EXCERPTED PASSAGE:
* * *
In the face of a rapidly-growing green rush across the United States' East Coast, Rhode Island Governor Gina Raimondo is trying her hardest to make sure her state isn't lost in the shuffle.
According to local WPRI News, Gov. Raimondo has proposed an expansion plan for Rhode Island's medical cannabis industry, pushing to increase the number of allowed dispensaries, or "compassion centers," and open access to residents in neighboring states.
Included in Rhode Island's proposed $9.8 billion dollar state budget for 2018-2019, the medical cannabis expansion plan could more than double the number of registered patients and increase state revenue by upwards of $5 million, according to officials' predictions. The income from cannabis taxes could greatly benefit the state, which is set to spend big on projects like public schools and increased government employment.
"Our public school buildings are crumbling," Governor Raimondo wrote in an introductory letter. "My budget includes a bold plan to make a generational investment in our school facilities."
While the Ocean State is currently lagging behind Northeast states like Massachusetts, Vermont, and Maine, all three of which have already legalized cannabis for recreational adult-use, Gov. Raimondo's expansion proposal would see Rhode Island play catch-up by adding "acute pain" as a qualifying condition for medical marijuana access, licensing 12 new dispensaries, and opening the state's dispensaries to cannabis patients living in Massachusetts and Connecticut.
State officials are hopeful that the chronic pain concession could alone add some 16,000 patients to the program, almost doubling the state's current 19,000-plus registered medical cannabis users.
With twice as many people using state-approved cannabis and 12 more dispensaries making daily sales, officials expect an increase of $1.1 million in legal weed sales tax from the proposed compassion centers and hundreds of thousands more from out-of-state patients.
Earlier this month, the owners of Rhode Island's three operating dispensaries began lobbying the state to allow home deliveries as a way to entice residents to spend in the state instead of crossing state lines to purchase cannabis in Massachusetts' and Maine's impending recreational markets.
"When this program was set up, we didn't think about competition with neighboring states," Seth Bock, CEO of Portsmouth, Rhode Island's Greenleaf Compassionate Care Center, told the Providence Journal in early January. "Now we can't avoid that conversation. If the state doesn't take appropriate action, there's a real threat that we could be driven out of business."
If Governor Raimondo's proposal is passed, it's still not exactly clear when the new dispensaries will open or when out-of-state residents will be granted access to Rhode Island's MMJ industry. The expansion plan will first move to the Rhode Island General Assembly, where it will be debated sometime in the coming months.
* * *
THINGS TO DO:
- a) In the article on Rhode Island's medical cannabis plan, answer each question:
(i) How many new dispensaries would the governor's proposal license?
(ii) Which business does Seth Bock lead as CEO?
(iii) Which body will debate the expansion plan first?
- b) In the article on Rhode Island's medical cannabis plan, rewrite the passage starting with "In the face" and going on through "in the shuffle.", with "cannabis boom" in place of "green rush".
* * *
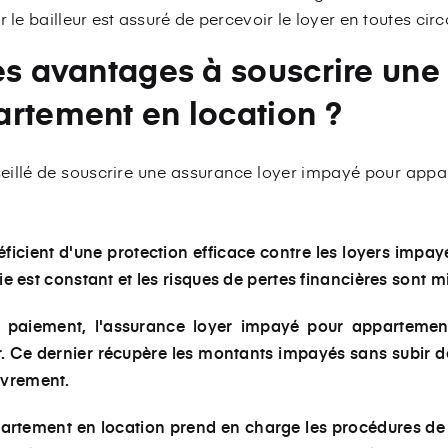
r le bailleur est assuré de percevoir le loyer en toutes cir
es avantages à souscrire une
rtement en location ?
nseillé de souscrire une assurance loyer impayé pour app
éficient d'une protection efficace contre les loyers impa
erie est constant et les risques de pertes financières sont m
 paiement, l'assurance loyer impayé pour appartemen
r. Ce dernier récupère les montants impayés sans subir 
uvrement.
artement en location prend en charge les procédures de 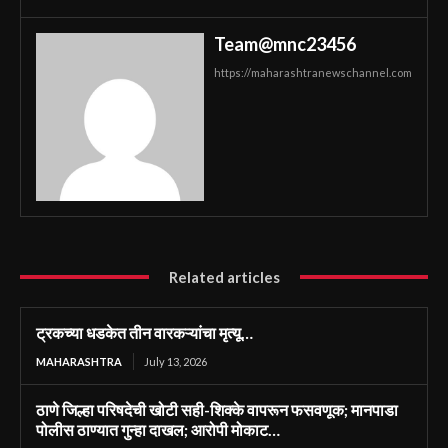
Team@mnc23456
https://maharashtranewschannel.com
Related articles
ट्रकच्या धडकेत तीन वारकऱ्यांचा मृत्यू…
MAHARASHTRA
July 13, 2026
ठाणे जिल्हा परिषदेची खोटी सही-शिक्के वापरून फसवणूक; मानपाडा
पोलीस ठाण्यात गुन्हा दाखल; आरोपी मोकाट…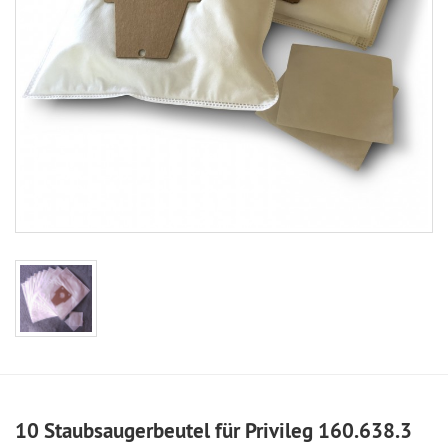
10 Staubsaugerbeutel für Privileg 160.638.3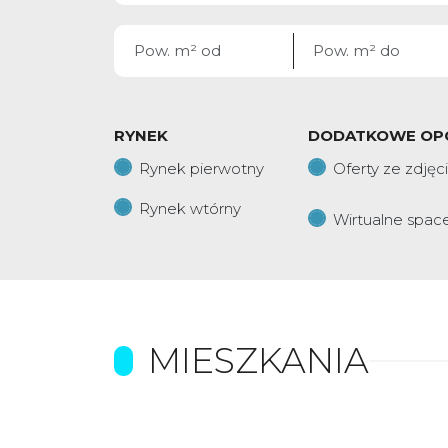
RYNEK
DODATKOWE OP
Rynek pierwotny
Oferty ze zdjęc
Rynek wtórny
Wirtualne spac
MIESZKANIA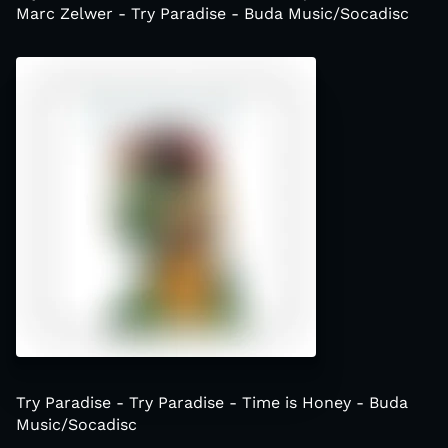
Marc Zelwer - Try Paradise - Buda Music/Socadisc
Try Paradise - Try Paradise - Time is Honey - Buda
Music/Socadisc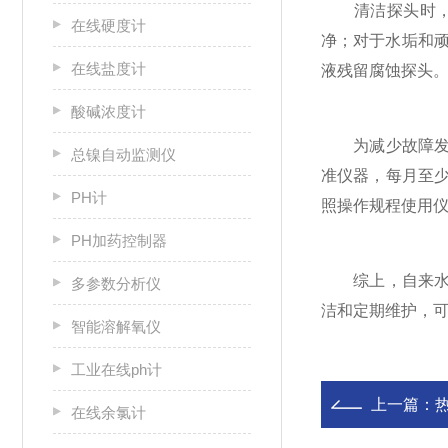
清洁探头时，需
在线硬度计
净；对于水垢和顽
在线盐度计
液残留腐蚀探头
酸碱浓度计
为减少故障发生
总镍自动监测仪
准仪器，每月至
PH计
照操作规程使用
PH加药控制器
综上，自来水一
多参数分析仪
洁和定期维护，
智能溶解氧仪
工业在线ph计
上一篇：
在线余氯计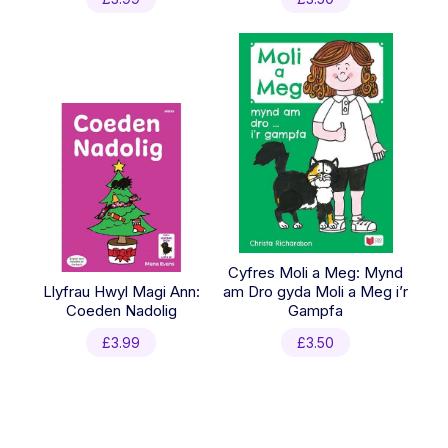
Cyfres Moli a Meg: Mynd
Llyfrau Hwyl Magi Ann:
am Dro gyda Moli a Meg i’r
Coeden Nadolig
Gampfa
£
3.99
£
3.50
* * *
LIST OF SOLUTIONS:
- a)
(i) 12
(ii) Greenleaf Compassionate Care Center, in Portsmouth, Rhode Island
(iii) The Rhode Island General Assembly

- b)
In the face of a rapidly-growing cannabis boom across the United States' East Coast, Rhode Island Governor Gina Raimondo is trying her hardest to make sure her state isn't lost in the shuffle.